Since most Kirkus readers are book nerds, I thought it would be appropriate to recommend five books about literature and writers to get you through the dark days of winter ahead.

Martha Ackmann, These Fevered Days (Norton, Feb. 25): Widely considered one of America’s most significant poets, Emily Dickinson is also something of a shadow, what our reviewer calls a “shy wraith, dressed in white, refusing to allow publication of her poems—nearly 2,000, discovered after her death.” Ackmann, a Guggenheim fellow who taught a Dickinson seminar for two decades (in the poet’s Amherst, Massachusetts, house), takes a novel approach to this enigmatic artist, presenting 10 moments from Dickinson’s life that demonstrate her character and the mechanics of her creativity. It’s a refreshingly unique treatment of a much-discussed literary subject, characterized by “radiant prose, palpable descriptions, and deep empathy for the poet’s sensibility.”

Julian Barnes, The Man in the Red Coat (Knopf, Feb. 18): Though the primary subject of the award-winning novelist’s latest book of nonfiction is Samuel Pozzi, a 19th-century French doctor considered the “father of gynecology,” Barnes’ palette expands to encompass many other aspects of the fascinating belle epoque, including delightful cultural and social details and a cast of characters that includes not only the doctor (whom some accused of sex addiction) and some of his patients, but also Oscar Wilde, Proust, Henry James, and Sarah Bernhardt. As our reviewer notes in a starred review, “finely honed biographical intuition and a novelist’s sensibility make for a stylish, engrossing narrative.” One would expect nothing less from the Booker Prize winner, and he delivers yet again.

Craig Fehrman, Author in Chief (Avid Reader Press, Feb. 11): From the memoirs of Ulysses S. Grant through Barack Obama’s Dreams of My Father, many presidents have demonstrated literary talent and ambitions. (I will ignore the current occupant of the White House, whose execrable “business” and political books are worth far less than the paper they’re printed on.) Digging into this little-covered niche of presidential history, Fehrman emerges with a trove of material that will appeal to any book lover. “Overall,” writes our reviewer, “the author covers a great deal of ground that even major biographers have skipped over in favor of “sexier” storylines, yet to the book lover, these stories will be unquestionably enticing. Even the footnotes, appendix, and sources offer bookish gems.”

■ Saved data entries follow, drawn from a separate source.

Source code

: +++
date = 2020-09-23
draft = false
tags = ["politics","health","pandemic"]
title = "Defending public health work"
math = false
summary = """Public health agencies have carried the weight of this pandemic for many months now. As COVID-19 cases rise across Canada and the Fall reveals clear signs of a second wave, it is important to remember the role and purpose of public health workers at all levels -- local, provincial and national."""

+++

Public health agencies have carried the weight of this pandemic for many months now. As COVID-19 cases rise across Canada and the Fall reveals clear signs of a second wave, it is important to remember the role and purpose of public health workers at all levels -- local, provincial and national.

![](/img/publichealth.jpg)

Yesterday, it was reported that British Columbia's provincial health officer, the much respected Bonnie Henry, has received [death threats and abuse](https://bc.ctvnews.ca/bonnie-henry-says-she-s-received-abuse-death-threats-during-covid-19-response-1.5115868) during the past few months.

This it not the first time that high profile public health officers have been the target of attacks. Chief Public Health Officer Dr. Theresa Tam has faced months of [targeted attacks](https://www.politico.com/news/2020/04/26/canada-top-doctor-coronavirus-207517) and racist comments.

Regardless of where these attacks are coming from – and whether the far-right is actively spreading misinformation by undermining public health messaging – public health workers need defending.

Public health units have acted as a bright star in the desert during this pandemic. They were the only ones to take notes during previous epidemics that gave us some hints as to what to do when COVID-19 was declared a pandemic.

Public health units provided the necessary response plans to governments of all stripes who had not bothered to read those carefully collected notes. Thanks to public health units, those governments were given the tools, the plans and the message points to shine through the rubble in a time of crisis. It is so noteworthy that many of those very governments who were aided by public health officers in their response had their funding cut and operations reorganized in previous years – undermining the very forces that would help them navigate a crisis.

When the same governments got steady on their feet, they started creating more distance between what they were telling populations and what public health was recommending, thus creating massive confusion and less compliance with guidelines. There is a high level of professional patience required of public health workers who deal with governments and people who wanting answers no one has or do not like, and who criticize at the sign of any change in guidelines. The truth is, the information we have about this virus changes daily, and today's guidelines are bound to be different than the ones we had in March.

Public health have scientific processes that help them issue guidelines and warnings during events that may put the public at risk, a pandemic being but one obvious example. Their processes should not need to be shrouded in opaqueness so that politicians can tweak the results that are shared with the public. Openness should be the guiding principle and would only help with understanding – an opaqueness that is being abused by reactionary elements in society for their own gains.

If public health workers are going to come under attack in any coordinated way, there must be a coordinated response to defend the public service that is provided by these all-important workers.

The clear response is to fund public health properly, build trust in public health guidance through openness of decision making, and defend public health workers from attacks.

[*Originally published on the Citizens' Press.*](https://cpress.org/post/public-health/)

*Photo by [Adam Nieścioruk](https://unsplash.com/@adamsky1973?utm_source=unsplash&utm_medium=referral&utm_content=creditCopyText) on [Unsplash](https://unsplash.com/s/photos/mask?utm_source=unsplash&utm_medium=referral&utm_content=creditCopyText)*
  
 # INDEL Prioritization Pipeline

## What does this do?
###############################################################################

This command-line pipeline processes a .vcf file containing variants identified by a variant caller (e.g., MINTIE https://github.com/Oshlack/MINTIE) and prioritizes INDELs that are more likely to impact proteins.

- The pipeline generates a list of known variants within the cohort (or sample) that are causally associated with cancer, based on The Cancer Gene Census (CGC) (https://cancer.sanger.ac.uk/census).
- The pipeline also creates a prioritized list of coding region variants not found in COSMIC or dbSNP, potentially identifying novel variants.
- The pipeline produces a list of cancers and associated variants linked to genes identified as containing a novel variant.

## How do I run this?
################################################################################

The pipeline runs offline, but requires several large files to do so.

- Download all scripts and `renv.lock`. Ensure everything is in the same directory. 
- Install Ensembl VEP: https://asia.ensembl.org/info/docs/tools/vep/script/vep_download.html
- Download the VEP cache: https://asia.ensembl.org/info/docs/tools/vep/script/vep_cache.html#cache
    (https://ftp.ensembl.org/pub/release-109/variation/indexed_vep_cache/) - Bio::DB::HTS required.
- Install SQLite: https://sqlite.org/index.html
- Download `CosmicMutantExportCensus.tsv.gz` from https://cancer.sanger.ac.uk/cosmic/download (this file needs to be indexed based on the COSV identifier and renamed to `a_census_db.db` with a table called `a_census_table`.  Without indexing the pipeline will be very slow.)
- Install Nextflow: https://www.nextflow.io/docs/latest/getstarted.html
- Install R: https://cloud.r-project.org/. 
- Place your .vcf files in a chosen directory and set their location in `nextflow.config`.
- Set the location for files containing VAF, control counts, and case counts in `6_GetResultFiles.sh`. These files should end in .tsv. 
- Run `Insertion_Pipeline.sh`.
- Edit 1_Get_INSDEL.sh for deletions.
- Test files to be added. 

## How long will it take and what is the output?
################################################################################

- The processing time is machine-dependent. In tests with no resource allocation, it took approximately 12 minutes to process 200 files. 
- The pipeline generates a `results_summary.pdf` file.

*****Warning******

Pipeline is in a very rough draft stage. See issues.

Vivian Gornick, Unfinished Business (Farrar, Straus and Giroux, Feb. 4): For more than five decades, Gornick has been a consistently illuminating presence in the literary world, from her days at the Village Voice in the 1970s through her tenure teaching writing at the New School. Indeed, our reviewer notes, “literature knows few champions as ardent and insightful—or as uncompromising—as Gornick.” Fresh off the publication of her well-received memoir, The Odd Woman and the City, Gornick offers this collection of essays focused on the virtues of rereading and the fresh insight that can be gleaned from revisiting a favorite work of literature. “For those willing to relinquish treasured but outmoded interpretations,” writes our reviewer, “rereading over a span of decades can be a journey, sometimes unsettling, toward richer meanings of books that are touchstones of one's life.”

Jenn Shapland, My Autobiography of Carson McCullers (Tin House, Feb. 4): In this elegant work of literary and biographical excavation, Shapland brings to light numerous elements of McCullers’ life, especially her sexuality. Shapland embarked on her journey while she was an intern at the University of Texas’ Harry Ransom Center, where she discovered some love letters to the author from Swiss writer and photographer Annemarie Schwarzenbach. The discovery came at a turning point in Shapland’s own life; inspired by McCullers, she writes, “within a year, I would be more or less comfortably calling myself a lesbian for the first time.” In this impressive debut, Shapland delivers “a sensitive chronicle of a biographer’s search for truth.”

Eric Liebetrau is the managing editor and nonfiction editor.